The classification status of the documents Trump took to Mar-a-Lago would, however, be determinative if Trump were charged with a violation of 18 U.S.C. § 798 (disclosure of classified information). That statute explicitly prohibits the disclosure of “classified information.” Given the fact that the Mar-a-Lago search warrant didn’t cite 18 U.S.C. § 798, though, and the probable reluctance on the part of the DOJ to gum up the works with the whole purported declassification kerfuffle, it seems unlikely that Trump will be charged under that statute.
But the fact that the three statutes cited by the DOJ in the search warrant don’t require that the information in question be “classified” doesn’t mean that it doesn’t matter.
The classification status of information relating to the “national defense” under 18 U.S.C. § 793, for example, might not be determinative, but it could be significant to a jury at a criminal trial. A prosecutor would certainly point to the fact that the information had the highest level of government classification in order to bolster a claim that the information was vital to the national defense. By the same token, if the information weren’t classified, a defense attorney would surely argue that it couldn’t have been very important to the national defense. Neither argument would be a sure winner, but it could matter.
In this case, however, the manner in which Trump purportedly declassified the documents, not just a binary determination of whether or not he did so, would again come into play.
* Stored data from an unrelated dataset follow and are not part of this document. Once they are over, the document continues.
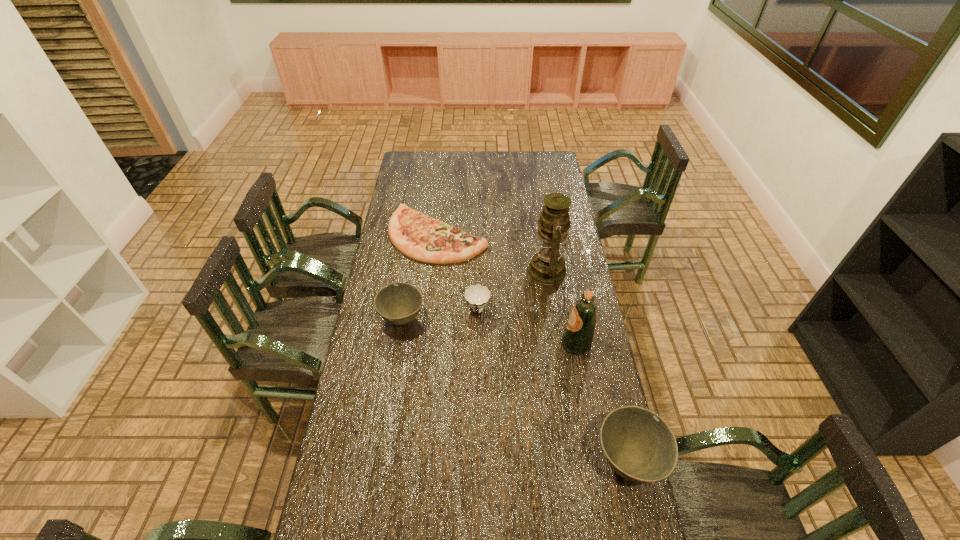
What are the coordinates of `object that ranks as the second closest to the tallest object` in the screenshot? It's located at (477, 296).

You are a GUI agent. You are given a task and a screenshot of the screen. Output one action in this format:
    pyautogui.click(x=<x>, y=<y>)
    Task: Click on the vacant space that satisfies the following two spatial constraints: 1. on the front side of the tallest object; 2. on the right side of the fourth shortest object
    
    Given the screenshot: What is the action you would take?
    pyautogui.click(x=578, y=461)

You are a GUI agent. You are given a task and a screenshot of the screen. Output one action in this format:
    pyautogui.click(x=<x>, y=<y>)
    Task: Click on the vacant region that satisfies the following two spatial constraints: 1. on the front side of the oil lamp; 2. on the left side of the nearer bowl
    This screenshot has width=960, height=540.
    Given the screenshot: What is the action you would take?
    pyautogui.click(x=578, y=461)

I want to click on vacant space that satisfies the following two spatial constraints: 1. on the front-facing side of the nearest object; 2. on the right side of the olive oil, so point(598,461).

Find the location of a particular element. vacant area that satisfies the following two spatial constraints: 1. on the front-facing side of the olive oil; 2. on the right side of the nearer bowl is located at coordinates (598, 461).

Locate an element on the screen. The width and height of the screenshot is (960, 540). free point that satisfies the following two spatial constraints: 1. on the front side of the farther bowl; 2. on the left side of the right bowl is located at coordinates (380, 461).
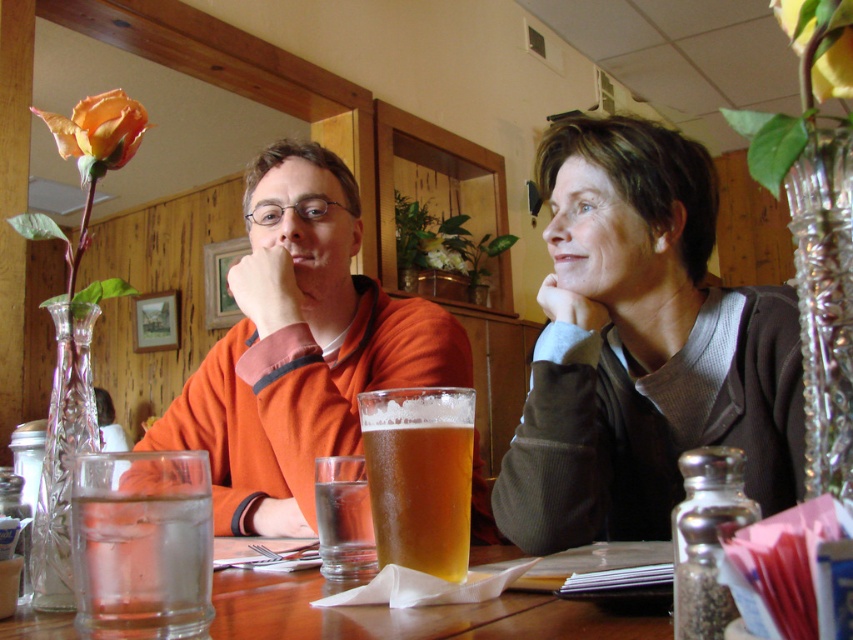
Is orange matte sweater at center bigger than clear glass beer at center?

Indeed, orange matte sweater at center has a larger size compared to clear glass beer at center.

Is orange matte sweater at center further to the viewer compared to clear glass beer at center?

That is True.

Between point (270, 512) and point (341, 496), which one is positioned in front?

Point (341, 496)

The image size is (853, 640). Find the location of `orange matte sweater at center`. orange matte sweater at center is located at coordinates (300, 348).

Can you confirm if matte orange sweater at center is smaller than dark brown sweater at upper right?

Indeed, matte orange sweater at center has a smaller size compared to dark brown sweater at upper right.

Between point (798, 483) and point (618, 141), which one is positioned in front?

Point (798, 483)

The height and width of the screenshot is (640, 853). I want to click on matte orange sweater at center, so click(x=642, y=346).

Does dark brown sweater at upper right have a larger size compared to orange matte sweater at center?

No.

Can you confirm if dark brown sweater at upper right is positioned to the right of orange matte sweater at center?

Indeed, dark brown sweater at upper right is positioned on the right side of orange matte sweater at center.

Which is behind, point (691, 413) or point (294, 476)?

The point (294, 476) is behind.

I want to click on dark brown sweater at upper right, so click(x=642, y=348).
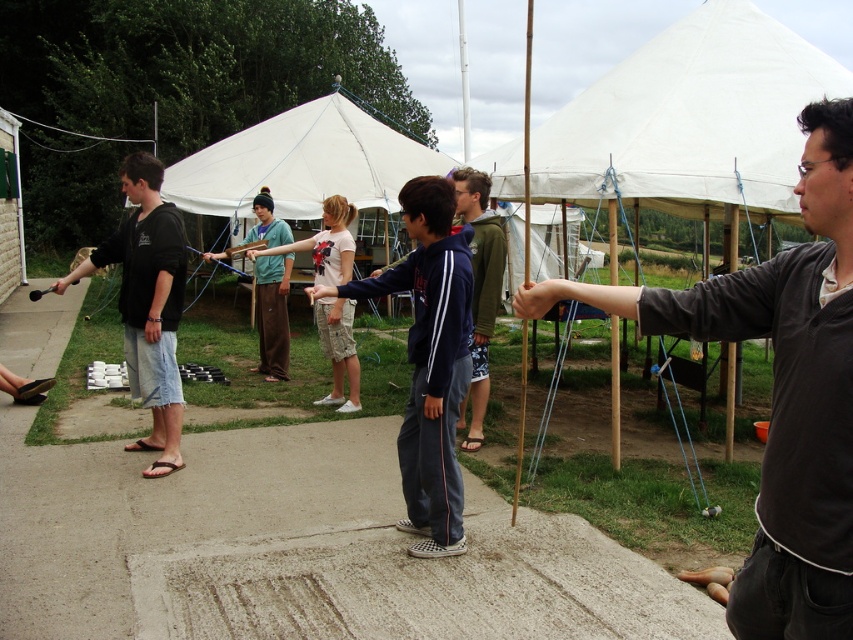
You are a photographer positioned at the end of the concrete path. You want to take a photo that includes both the navy blue hoodie at center and the black cotton shirt at left. Which person should you adjust to be closer to the camera to ensure both are in focus?

The navy blue hoodie at center is already in front of the black cotton shirt at left, so you should adjust the black cotton shirt at left to move closer to the camera to ensure both are in focus.

You are a photographer trying to capture a group photo of the people wearing the dark gray sweater at center and under the white canvas canopy at upper center. Which object should you focus on first to ensure everyone is in frame?

The dark gray sweater at center should be focused on first because it is larger in size compared to the white canvas canopy at upper center, making it more prominent in the scene.

You are planning to set up a picnic under the white canvas canopy at upper center and the black cotton shirt at left. Which object would provide more shade coverage for your picnic setup?

The black cotton shirt at left provides more shade coverage for your picnic setup because it is larger than the white canvas canopy at upper center.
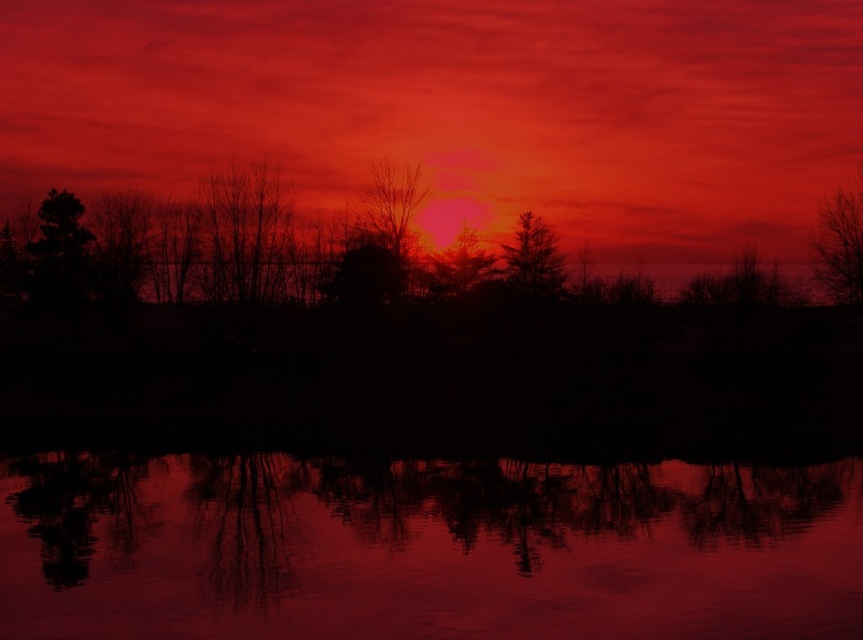
Does matte red sky at center appear on the left side of glossy water at center?

Indeed, matte red sky at center is positioned on the left side of glossy water at center.

Which is behind, point (572, 246) or point (706, 636)?

The point (572, 246) is behind.

Measure the distance between matte red sky at center and camera.

A distance of 65.94 meters exists between matte red sky at center and camera.

Find the location of a particular element. Image resolution: width=863 pixels, height=640 pixels. matte red sky at center is located at coordinates (455, 108).

Who is more forward, (855,195) or (441,280)?

Point (441,280)

Is silhouette bare tree at right smaller than matte red tree at center?

Correct, silhouette bare tree at right occupies less space than matte red tree at center.

Between point (830, 280) and point (452, 276), which one is positioned behind?

The point (830, 280) is behind.

At what (x,y) coordinates should I click in order to perform the action: click on silhouette bare tree at right. Please return your answer as a coordinate pair (x, y). Looking at the image, I should click on (839, 244).

Does glossy water at center have a smaller size compared to silhouette coniferous tree at center?

No, glossy water at center is not smaller than silhouette coniferous tree at center.

Can you confirm if glossy water at center is taller than silhouette coniferous tree at center?

No.

Between point (783, 572) and point (553, 294), which one is positioned behind?

Positioned behind is point (553, 294).

Where is `glossy water at center`? glossy water at center is located at coordinates (425, 548).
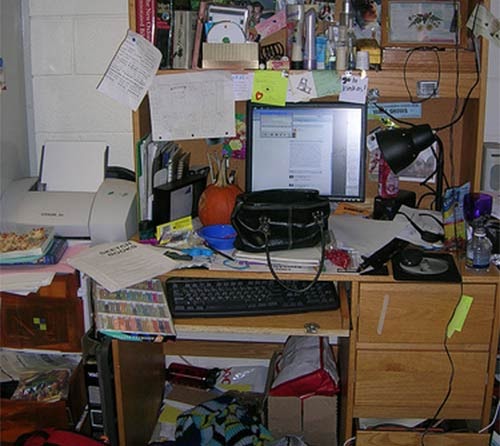
You are a GUI agent. You are given a task and a screenshot of the screen. Output one action in this format:
    pyautogui.click(x=<x>, y=<y>)
    Task: Click on the mousepad
    
    Given the screenshot: What is the action you would take?
    pyautogui.click(x=440, y=274)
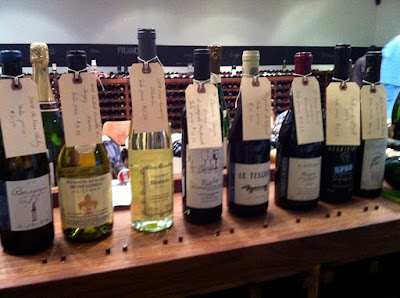
The height and width of the screenshot is (298, 400). I want to click on wine rack, so 109,82, 125,102, 110,108, 177,83, 177,95, 231,90, 231,100, 282,88, 282,101.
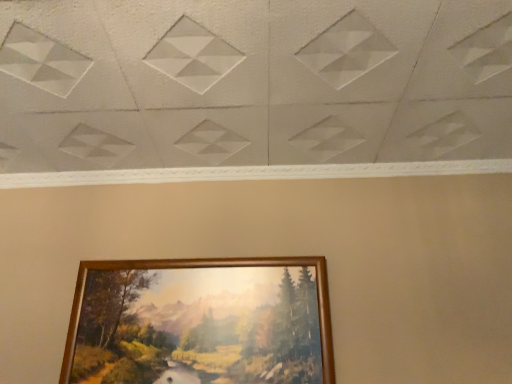
The width and height of the screenshot is (512, 384). Describe the element at coordinates (200, 322) in the screenshot. I see `wooden picture frame at center` at that location.

Identify the location of wooden picture frame at center. (200, 322).

The image size is (512, 384). What are the coordinates of `wooden picture frame at center` in the screenshot? It's located at (200, 322).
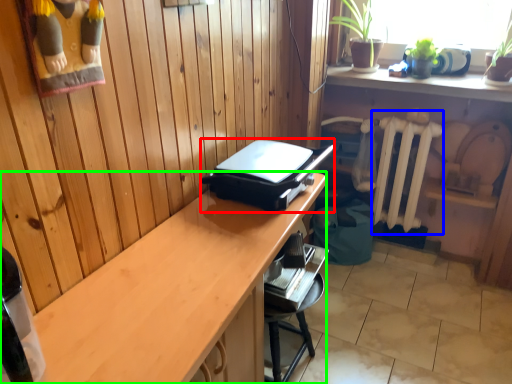
Question: Which object is the closest to the appliance (highlighted by a red box)? Choose among these: radiator (highlighted by a blue box) or desk (highlighted by a green box).

Choices:
 (A) radiator
 (B) desk

Answer: (B)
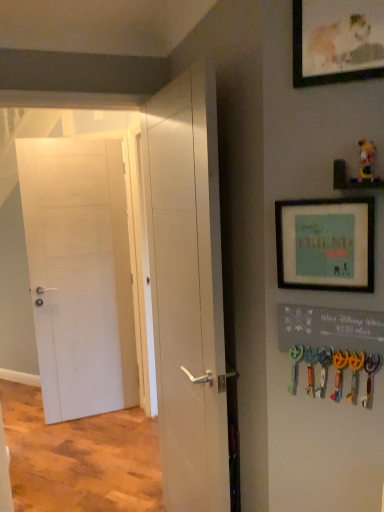
Find the location of a particular element. empty space that is to the right of white matte door at left, which is counted as the first door, starting from the back is located at coordinates (129, 419).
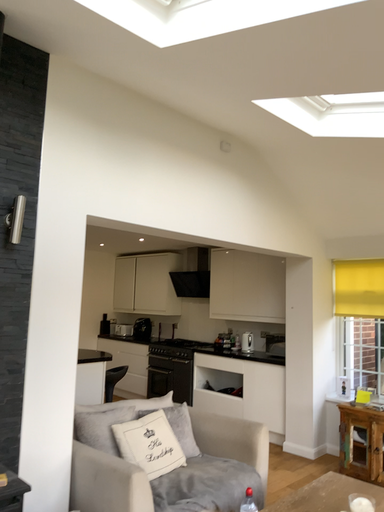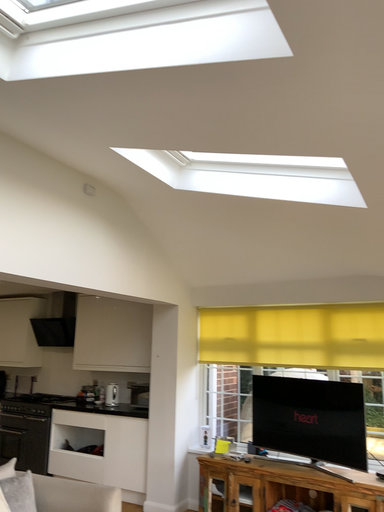
Question: How did the camera likely rotate when shooting the video?

Choices:
 (A) rotated left
 (B) rotated right

Answer: (B)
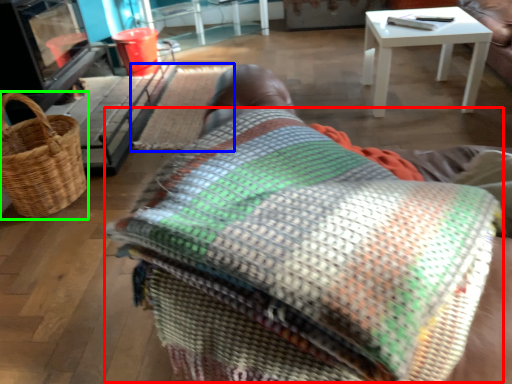
Question: Which object is the farthest from blanket (highlighted by a red box)? Choose among these: mat (highlighted by a blue box) or picnic basket (highlighted by a green box).

Choices:
 (A) mat
 (B) picnic basket

Answer: (A)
A declassification that went through a formal, deliberative process to assess whether release of the information could harm the national security would undoubtedly weigh heavily on a jury’s determination of whether “national defense” information had been criminally gathered or transmitted. By contrast, a casual “declassification” based entirely on the movement of a box of documents, untethered to their content, would likely have little impact on a judge or jury.
AT THE END OF THE DAY, the public debate over whether Trump actually declassified the documents largely misses the point. Any serious look at Trump’s declassification story leads to the conclusion that it’s hogwash, but even if it were given credit, it wouldn’t have much of an impact on his potential criminal liability.
What is truly significant here is the fact that Trump claims to have declassified some of our nation’s most closely held national security secrets with the wave of a hand, without the least thought to their content or the national security ramifications of their disclosure. That claim will brand Trump, yet again, as the most self-serving, reckless president in American history.